Lecture 13 - Explainable ML Flashcards
Introduction and interpretable models
What is interpretability?
Ability to explain or to present in understandable terms to a human:
- The degree to which a human can understand the cause of a decision
- The degree to which a human can consistently predict the result of a model
What is an explanation?
Answer to a WHY question.
- An explanation usually relates the feature values of an instance to its model prediction in a
humanly understandable way.
Why do we need XAI?
Scientific Understanding,
Bias / fairness issues,
Model debugging and auditing,
Human-AI cooperation / acceptance,
Regulatory compliance,
High-risk applications & regulated industries.
What is Intrinsic Interpretability?
A model is inherently easy to understand due to its simplicity, without requiring additional tools.
What is Post-hoc Interpretability?
Another method or model is used after training to interpret the predictions of a complex or opaque model.
What is Model-Agnostic?
Interpretation methods that can be applied to any model, treating it as a black-box.
What is Model-Specific?
Interpretation methods that require access to and make use of a model’s internal structure or components.
What does Local (Instance-Level) explains?

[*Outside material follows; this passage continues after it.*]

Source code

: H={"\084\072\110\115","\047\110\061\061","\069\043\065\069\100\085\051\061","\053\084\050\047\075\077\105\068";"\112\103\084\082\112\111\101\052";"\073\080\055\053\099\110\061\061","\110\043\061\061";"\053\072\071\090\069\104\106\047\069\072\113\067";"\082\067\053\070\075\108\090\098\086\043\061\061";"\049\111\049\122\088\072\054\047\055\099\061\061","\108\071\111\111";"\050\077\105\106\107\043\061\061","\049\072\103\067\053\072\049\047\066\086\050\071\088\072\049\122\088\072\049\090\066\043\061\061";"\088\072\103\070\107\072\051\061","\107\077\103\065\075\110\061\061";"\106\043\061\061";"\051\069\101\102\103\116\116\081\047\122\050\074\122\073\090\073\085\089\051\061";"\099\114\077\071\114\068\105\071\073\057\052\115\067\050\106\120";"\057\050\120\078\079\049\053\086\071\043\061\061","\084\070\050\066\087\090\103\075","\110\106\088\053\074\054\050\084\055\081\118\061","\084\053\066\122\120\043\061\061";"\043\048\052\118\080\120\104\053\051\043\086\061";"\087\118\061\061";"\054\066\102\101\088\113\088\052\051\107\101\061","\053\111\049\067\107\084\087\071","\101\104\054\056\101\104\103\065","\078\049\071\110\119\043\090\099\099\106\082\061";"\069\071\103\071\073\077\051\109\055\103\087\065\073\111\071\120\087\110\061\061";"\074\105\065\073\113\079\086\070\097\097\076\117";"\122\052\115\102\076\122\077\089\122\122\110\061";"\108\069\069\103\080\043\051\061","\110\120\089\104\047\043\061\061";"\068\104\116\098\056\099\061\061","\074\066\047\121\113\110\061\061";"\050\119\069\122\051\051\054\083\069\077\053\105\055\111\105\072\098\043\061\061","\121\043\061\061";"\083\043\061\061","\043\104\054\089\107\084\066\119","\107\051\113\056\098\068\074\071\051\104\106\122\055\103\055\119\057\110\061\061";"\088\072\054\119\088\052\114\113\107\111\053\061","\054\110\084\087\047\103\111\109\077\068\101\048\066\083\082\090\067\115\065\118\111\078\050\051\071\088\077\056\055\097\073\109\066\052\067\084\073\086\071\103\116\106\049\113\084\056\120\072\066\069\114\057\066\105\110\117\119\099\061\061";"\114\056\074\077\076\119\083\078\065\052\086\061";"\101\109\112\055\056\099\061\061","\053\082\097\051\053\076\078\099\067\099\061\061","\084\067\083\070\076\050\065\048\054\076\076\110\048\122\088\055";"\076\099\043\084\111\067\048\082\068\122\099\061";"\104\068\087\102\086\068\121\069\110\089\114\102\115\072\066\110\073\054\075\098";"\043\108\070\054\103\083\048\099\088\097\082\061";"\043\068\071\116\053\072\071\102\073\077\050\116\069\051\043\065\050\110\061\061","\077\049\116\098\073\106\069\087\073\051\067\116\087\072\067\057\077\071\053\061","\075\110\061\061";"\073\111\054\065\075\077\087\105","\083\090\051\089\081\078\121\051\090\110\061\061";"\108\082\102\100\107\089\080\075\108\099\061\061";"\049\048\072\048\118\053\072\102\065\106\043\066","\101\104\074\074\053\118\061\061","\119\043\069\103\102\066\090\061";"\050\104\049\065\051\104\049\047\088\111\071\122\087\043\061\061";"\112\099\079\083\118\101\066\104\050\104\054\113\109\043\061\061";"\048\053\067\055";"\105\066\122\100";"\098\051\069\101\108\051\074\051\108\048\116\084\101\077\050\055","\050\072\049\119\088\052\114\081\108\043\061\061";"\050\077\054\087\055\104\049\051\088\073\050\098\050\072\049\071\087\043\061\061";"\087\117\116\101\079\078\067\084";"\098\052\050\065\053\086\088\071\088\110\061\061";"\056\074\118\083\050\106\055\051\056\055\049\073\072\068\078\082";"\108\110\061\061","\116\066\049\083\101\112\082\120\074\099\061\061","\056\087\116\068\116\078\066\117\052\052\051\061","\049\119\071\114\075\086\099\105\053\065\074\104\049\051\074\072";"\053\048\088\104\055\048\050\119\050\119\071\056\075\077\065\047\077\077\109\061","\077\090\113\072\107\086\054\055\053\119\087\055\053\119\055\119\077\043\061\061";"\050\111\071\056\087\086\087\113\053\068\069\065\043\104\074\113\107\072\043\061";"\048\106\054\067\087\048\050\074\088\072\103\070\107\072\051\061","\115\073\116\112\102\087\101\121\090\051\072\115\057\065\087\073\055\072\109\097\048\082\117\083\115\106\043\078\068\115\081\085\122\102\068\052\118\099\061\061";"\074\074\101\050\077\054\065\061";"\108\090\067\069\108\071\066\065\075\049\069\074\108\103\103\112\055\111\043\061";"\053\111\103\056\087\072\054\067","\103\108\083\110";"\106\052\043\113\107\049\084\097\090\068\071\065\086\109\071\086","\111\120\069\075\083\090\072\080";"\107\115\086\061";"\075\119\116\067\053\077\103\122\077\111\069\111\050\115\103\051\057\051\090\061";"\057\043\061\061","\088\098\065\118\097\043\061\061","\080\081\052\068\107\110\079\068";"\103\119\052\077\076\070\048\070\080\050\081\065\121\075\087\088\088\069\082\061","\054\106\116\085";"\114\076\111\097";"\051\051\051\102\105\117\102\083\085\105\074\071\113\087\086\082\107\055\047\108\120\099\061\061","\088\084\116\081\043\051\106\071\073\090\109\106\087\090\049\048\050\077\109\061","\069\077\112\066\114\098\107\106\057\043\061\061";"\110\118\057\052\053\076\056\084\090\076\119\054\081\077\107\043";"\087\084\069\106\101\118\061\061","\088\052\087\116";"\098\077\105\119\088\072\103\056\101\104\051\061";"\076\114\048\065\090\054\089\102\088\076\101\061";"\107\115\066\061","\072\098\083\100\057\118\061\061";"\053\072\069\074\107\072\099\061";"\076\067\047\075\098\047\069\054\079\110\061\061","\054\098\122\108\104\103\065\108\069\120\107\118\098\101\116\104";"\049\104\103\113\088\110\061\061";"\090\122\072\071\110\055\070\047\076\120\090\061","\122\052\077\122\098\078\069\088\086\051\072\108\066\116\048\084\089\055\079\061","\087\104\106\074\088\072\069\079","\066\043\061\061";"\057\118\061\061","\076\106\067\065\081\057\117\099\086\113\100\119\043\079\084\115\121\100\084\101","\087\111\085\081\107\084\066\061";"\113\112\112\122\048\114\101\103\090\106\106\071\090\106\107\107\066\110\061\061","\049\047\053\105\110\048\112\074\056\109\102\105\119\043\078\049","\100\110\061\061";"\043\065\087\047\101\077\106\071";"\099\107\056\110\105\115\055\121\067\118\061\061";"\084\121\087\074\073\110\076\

Explains individual predictions.
What does Global (Model-Level) explains?
Explains the overall model behavior.
What does Intermediate (Group-Level) explains?
Explains predictions for groups or subsets of data.
What does “Result of the interpretation method,” refer to?
refers to the form of explanation produced by XAI techniques.
Name five result of the interpretation method
- Result of the interpretation method
- Feature summary
visualization - Model internals
- Data points
- Global or local surrogates via intrinsically interpretable models
What is the result of interpretation methods that provide a feature summary statistic?
- Feature importance (E[feature importance]).
- Feature interaction strengths.
These summarize the influence or relationships between features across the model.
What does a feature summary visualization show?
- Partial dependence plot (PDP): Shows the marginal effect of a feature on the predicted outcome.
- Feature importance plot: Ranks features based on their influence on the model’s predictions.
What is provided by interpretation methods that show model internals?
- Linear model weights: Reflect the importance of features in linear models.
- Decision tree structure: Provides “if-then” rules and decision paths.
- Filters: Commonly found in neural networks, where filters capture feature patterns (e.g., in convolutional neural networks).
What is the result of interpretation methods focused on data points?
- Exemplars: Representative examples of data points that explain model behavior.
- Counterfactual explanations: Show how changing certain features would change the model’s prediction.
What is the purpose of global or local surrogates?
Surrogates are interpretable models (like decision trees or linear models) that approximate the behavior of a complex “black-box” model, providing explanations at a global (whole model) or local (individual instance) level.
What does Expressive Power refer to in explanation methods?
Expressive Power refers to the “language” or structure of the explanations provided.
What does Translucency describe in the context of explanation methods?
Translucency describes how much the explanation method relies on looking into the machine learning model itself.
What does Portability describe in explanation methods?
Portability refers to the range of machine learning models that an explanation method can be used with.
What does Algorithmic Complexity measure in explanation methods?
Algorithmic Complexity refers to the computational complexity of the explanation method, indicating how much time and resources it takes to compute the explanations.
What does Accuracy refer to in individual explanations?
Accuracy refers to how well an explanation can predict unseen data.
It measures whether the explanation can generalize beyond the examples used to generate it.